Nascer, viver, morrer e “morrer” – Por João Paulo Vieira

João Paulo Vieira – Escritor

Olá, legentes!

“Todos sabemos que cada dia que nasce é o primeiro para uns e será o último para outros e que, para a maioria, é só um dia mais.”, José Saramago, “O Homem Duplicado”, 2002.

Nesta semana, algumas notícias, aparentemente, desconectadas entre si, dominaram meus pensamentos.

Começo por uma que possa ter ado despercebida para muitos, dada a tsunami de informações, que todos os dias nos afoga. Falo da dor sofrida pela apresentadora Tati Machado, que na 33ª semana de gravidez, perdeu Rael, filho tão aguardado, que habitava seu ventre: “Agora eu sou casa, o lar de uma vida”, ela disse numa entrevista anterior à sua perda. Como lidar com todo afeto investido naquele bebê, a partir do momento que ele se foi?

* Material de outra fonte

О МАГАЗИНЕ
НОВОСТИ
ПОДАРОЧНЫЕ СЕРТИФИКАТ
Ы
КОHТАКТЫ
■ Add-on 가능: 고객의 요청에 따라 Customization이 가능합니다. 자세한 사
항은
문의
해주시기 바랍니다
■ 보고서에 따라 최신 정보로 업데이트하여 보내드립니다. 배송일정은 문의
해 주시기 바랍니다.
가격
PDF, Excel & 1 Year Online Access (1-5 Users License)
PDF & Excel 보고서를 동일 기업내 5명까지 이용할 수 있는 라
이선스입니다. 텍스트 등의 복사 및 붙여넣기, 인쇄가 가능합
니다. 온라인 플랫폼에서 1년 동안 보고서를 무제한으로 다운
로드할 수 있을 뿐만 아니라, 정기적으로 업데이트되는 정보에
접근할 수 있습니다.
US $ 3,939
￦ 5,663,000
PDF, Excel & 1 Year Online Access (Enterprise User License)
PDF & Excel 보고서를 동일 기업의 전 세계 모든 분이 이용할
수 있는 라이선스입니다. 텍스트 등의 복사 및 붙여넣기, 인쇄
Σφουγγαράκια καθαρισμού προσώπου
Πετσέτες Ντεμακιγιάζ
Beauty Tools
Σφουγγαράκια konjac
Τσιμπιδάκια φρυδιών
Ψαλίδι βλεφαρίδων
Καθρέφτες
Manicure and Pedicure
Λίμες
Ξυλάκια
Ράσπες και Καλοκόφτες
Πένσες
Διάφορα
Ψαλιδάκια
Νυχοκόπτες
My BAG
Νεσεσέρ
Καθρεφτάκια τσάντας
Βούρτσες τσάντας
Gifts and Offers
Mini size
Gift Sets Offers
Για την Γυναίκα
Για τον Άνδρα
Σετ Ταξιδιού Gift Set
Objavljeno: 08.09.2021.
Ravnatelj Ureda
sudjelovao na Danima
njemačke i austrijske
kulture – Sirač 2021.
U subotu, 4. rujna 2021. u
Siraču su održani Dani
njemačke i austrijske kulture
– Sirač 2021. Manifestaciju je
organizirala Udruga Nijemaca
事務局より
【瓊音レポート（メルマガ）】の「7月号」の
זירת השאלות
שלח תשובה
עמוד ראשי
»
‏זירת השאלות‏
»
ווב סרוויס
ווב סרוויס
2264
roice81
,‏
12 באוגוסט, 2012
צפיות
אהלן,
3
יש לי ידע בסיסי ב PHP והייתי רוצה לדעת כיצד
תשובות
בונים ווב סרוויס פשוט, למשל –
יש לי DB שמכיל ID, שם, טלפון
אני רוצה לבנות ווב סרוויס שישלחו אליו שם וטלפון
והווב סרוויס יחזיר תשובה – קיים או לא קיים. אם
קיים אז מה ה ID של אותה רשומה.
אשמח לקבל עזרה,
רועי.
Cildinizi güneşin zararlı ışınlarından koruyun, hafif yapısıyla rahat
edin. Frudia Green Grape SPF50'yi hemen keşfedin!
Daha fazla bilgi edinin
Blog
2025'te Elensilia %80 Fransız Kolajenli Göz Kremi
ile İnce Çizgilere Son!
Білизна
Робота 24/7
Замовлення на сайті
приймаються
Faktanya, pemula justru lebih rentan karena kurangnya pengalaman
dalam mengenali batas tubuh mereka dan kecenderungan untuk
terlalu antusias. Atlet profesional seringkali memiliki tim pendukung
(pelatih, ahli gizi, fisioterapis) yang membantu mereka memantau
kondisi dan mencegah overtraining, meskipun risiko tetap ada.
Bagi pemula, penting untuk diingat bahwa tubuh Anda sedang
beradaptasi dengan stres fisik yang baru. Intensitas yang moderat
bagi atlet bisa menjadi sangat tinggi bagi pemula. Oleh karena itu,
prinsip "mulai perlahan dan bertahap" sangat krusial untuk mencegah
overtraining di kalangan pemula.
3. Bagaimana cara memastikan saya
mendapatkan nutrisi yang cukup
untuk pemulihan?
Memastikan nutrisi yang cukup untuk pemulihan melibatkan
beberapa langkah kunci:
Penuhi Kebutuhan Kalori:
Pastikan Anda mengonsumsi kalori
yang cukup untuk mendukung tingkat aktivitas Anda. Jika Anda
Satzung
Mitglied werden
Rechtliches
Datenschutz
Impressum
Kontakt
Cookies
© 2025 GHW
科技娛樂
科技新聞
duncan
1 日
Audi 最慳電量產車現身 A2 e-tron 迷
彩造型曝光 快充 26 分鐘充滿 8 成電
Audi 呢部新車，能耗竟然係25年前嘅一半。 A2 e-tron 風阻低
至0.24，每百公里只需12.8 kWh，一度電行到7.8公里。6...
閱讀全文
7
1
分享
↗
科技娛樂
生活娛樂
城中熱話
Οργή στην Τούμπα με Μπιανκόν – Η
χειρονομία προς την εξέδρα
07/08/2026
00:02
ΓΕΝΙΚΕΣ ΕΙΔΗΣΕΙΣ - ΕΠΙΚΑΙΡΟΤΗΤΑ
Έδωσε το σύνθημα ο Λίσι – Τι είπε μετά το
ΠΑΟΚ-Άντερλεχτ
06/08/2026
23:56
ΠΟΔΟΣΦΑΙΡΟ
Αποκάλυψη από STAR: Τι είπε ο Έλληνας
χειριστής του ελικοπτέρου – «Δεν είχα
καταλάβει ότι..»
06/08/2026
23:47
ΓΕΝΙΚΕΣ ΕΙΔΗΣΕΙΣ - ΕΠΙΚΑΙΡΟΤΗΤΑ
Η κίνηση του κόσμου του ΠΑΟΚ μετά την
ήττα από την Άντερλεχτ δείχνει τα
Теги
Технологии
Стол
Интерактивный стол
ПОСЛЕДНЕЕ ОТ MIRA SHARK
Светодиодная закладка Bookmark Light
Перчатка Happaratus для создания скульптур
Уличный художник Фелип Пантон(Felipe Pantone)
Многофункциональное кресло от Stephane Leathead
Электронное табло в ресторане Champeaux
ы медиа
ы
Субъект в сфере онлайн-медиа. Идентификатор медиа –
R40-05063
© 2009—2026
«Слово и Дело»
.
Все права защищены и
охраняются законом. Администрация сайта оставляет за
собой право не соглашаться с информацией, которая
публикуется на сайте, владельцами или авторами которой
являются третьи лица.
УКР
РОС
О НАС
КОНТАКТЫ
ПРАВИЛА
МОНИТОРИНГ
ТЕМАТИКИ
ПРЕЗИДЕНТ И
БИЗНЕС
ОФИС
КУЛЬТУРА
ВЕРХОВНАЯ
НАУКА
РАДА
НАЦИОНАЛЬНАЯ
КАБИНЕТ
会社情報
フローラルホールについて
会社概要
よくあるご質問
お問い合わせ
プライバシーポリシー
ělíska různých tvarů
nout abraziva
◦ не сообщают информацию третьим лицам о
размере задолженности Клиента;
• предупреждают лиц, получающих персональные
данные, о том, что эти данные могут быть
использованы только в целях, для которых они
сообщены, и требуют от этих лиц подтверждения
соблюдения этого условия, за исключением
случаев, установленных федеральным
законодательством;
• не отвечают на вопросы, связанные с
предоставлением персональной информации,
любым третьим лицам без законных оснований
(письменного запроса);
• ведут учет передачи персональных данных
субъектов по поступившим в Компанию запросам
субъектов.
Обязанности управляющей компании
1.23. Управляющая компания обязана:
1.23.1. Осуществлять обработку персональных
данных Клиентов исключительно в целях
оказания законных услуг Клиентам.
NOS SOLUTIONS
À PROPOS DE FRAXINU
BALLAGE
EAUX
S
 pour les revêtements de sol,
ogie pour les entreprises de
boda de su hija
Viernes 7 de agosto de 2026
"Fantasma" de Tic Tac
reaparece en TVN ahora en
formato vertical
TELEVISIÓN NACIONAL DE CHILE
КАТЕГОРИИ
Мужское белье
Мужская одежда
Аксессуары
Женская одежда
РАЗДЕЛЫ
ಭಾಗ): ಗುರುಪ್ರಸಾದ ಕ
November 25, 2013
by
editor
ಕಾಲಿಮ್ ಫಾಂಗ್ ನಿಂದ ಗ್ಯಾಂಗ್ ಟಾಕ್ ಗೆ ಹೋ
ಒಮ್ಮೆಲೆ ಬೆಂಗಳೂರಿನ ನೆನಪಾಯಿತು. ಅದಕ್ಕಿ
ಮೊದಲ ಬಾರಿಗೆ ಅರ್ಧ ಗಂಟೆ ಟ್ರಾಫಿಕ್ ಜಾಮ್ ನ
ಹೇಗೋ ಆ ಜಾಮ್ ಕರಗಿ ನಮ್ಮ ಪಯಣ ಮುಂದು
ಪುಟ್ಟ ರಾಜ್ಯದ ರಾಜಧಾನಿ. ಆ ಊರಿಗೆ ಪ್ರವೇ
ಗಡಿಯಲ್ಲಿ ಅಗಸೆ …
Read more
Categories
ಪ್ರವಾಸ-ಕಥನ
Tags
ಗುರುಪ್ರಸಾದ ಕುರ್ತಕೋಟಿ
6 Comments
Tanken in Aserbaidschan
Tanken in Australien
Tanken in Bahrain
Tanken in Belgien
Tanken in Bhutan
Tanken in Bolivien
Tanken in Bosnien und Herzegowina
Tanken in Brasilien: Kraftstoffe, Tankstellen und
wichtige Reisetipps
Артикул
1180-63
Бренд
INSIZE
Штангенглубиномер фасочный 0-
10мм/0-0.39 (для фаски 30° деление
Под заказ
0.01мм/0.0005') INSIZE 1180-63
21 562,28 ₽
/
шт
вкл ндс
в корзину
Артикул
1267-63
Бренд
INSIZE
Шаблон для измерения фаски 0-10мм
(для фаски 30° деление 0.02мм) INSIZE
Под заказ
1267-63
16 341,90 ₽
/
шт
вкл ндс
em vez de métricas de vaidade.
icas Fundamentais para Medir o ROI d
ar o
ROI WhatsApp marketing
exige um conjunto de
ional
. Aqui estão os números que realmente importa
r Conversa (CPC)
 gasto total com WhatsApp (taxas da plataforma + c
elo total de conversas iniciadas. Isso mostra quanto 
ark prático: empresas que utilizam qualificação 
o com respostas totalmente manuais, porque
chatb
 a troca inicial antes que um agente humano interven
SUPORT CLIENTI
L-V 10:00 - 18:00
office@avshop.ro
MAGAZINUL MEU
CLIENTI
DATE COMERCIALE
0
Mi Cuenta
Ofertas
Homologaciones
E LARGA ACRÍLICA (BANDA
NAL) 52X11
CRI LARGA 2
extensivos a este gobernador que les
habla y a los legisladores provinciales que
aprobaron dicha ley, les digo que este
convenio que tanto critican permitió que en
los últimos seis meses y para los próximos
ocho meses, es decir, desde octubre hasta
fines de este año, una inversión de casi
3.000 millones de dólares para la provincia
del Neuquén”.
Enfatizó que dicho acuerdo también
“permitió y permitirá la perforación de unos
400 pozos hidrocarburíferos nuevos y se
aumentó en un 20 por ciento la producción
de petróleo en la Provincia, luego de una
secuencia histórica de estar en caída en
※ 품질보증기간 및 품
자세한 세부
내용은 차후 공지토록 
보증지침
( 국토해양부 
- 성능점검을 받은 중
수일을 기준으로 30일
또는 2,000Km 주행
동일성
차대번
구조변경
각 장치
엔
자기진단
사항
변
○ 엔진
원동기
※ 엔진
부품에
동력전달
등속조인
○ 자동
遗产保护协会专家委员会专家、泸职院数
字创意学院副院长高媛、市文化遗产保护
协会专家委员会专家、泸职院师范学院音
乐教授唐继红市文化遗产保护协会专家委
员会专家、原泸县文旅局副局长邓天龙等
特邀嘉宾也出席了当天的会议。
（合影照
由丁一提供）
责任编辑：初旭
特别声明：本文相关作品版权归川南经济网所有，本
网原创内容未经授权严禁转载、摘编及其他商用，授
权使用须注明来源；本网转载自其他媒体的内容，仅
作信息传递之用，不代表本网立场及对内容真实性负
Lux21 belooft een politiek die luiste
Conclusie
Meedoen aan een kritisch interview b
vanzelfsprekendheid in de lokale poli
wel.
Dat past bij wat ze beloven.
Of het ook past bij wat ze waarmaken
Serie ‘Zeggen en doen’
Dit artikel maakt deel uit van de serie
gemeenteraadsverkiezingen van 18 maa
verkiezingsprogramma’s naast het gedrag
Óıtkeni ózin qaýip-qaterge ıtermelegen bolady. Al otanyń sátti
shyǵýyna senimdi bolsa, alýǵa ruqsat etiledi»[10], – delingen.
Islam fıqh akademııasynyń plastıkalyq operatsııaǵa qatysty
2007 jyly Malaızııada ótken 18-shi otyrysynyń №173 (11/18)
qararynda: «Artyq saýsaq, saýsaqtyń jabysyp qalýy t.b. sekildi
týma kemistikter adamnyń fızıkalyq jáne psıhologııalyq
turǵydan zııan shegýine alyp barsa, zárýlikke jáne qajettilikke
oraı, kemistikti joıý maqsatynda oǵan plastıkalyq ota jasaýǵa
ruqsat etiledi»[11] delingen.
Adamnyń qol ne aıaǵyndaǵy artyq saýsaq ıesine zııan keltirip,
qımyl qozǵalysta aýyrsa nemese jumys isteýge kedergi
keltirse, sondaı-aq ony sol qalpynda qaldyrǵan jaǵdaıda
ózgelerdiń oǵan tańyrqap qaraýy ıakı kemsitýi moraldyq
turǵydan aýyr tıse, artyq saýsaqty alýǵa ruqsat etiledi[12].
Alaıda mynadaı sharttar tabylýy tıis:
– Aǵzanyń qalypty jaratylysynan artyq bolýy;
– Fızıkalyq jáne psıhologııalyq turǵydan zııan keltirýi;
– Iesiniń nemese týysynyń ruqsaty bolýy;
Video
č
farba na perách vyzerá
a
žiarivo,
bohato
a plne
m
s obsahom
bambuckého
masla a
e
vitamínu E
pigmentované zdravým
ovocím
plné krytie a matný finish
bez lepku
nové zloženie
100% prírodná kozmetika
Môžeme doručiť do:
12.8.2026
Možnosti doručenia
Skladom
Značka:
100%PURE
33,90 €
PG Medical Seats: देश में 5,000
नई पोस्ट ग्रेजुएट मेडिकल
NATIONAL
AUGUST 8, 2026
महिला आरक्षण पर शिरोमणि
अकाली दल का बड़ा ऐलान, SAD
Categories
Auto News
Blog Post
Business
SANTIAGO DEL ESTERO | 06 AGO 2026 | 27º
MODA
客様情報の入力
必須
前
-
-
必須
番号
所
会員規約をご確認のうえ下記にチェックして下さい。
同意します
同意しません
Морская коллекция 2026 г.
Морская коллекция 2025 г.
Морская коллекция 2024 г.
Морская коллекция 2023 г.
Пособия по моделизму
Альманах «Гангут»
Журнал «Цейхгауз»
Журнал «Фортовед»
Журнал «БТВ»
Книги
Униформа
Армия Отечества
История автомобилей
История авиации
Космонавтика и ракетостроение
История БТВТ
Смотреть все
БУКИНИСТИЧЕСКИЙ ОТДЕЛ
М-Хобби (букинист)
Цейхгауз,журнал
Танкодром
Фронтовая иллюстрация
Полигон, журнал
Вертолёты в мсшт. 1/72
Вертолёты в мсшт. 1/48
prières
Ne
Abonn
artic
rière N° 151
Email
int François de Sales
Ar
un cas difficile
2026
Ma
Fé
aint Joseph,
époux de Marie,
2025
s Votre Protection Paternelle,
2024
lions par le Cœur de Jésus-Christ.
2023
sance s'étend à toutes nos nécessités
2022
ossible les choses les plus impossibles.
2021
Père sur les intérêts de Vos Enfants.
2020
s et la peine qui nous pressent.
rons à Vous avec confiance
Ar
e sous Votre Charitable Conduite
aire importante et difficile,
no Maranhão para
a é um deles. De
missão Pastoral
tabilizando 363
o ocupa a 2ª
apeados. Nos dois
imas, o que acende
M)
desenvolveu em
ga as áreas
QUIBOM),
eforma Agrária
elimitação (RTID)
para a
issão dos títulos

Força, Tati!

A morte de Mujica também me tocou. O ex-presidente do Uruguai foi um imenso ser HUMANO — em caixa alta —. Quantas pessoas no mundo são capazes, hoje, de serem reconhecidas de maneira unânime, como fundamentais ao pensamento democrático, à postura ética e moral diante da vida, ao respeito pelo planeta, à atenção aos menos favorecidos, ao combate à desigualdade sem falsas palavras, à simplicidade verdadeira? Como Pepe Mujica, eu não conheço outro. Que falta ele faz!… Hasta siempre, Pepe!

E num mundo onde nascer, viver e morrer são o que há de mais precioso, vejo notícias de pessoas dedicando seus cuidados a bebês “reborn”.

Os tais “reborn” — renascido; traduzindo — extrapolam minha capacidade de compreensão da psique humana.

Das antigas bonecas desgastadas, que foram restauradas por mulheres durante a Segunda Grande Guerra, com objetivo de revivê-las como brinquedos e assim levar alguma alegria às crianças, chegamos a esta triste aberração “reborniana” de hoje.

Winnicott nos fala sobre o objeto transicional, que tão bem reconhecemos em nossas crianças a carregarem seus paninhos e pelúcias por onde vão ou para dormirem agarrados a eles ou seus brinquedos. Objetos que têm por função conectar o interno e o externo de seus mundos em formação e os auxiliar na compreensão da realidade. Quem não tem a imagem do Linus Van Pelt — Peanuts — e seu inseparável cobertor a lhe dar toda segurança?

Mas o que explica “adultos” que chegam a brigar na justiça pela guarda de um bebê “reborn”, que possui enxoval completo e até rede social? Onde estamos? Que mundo é este, onde “adultos” buscam seus objetos de segurança e identificação do eu, em crianças feitas de vinil e silicone que nunca terão alma, nem crescerão?

Assusta-me pensar que “adultos” direcionem seus afetos mais primordiais — no amplo sentido da palavra —, para bonecos inanimados, ainda que estes também possam conter o mesmo significado do recurso utilizado pelas crianças em seu desenvolvimento, conforme também tratou Winnicott.

Longe de mim querer dar resposta a tantas perguntas existenciais.

Tenho, entretanto, um pensamento: todos nós objetificamos nossos desejos, seja em coisas ou em seres vivos. Ocorre que numa sociedade baseada no consumo, onde parece mais fácil-prático dar coisas em lugar de afeto, amos a depositar nas coisas nossas vidas. Para mim, a expressão máxima deste fenômeno é percebida na anomalia afetiva representada num bebê “reborn”, o qual é infecundo no sentido do afeto. Objetos transicionais, enquanto transição, são fundamentais na infância, compreensíveis, em certo grau, nos adultos, mas preocupantes quando se tornam fixações.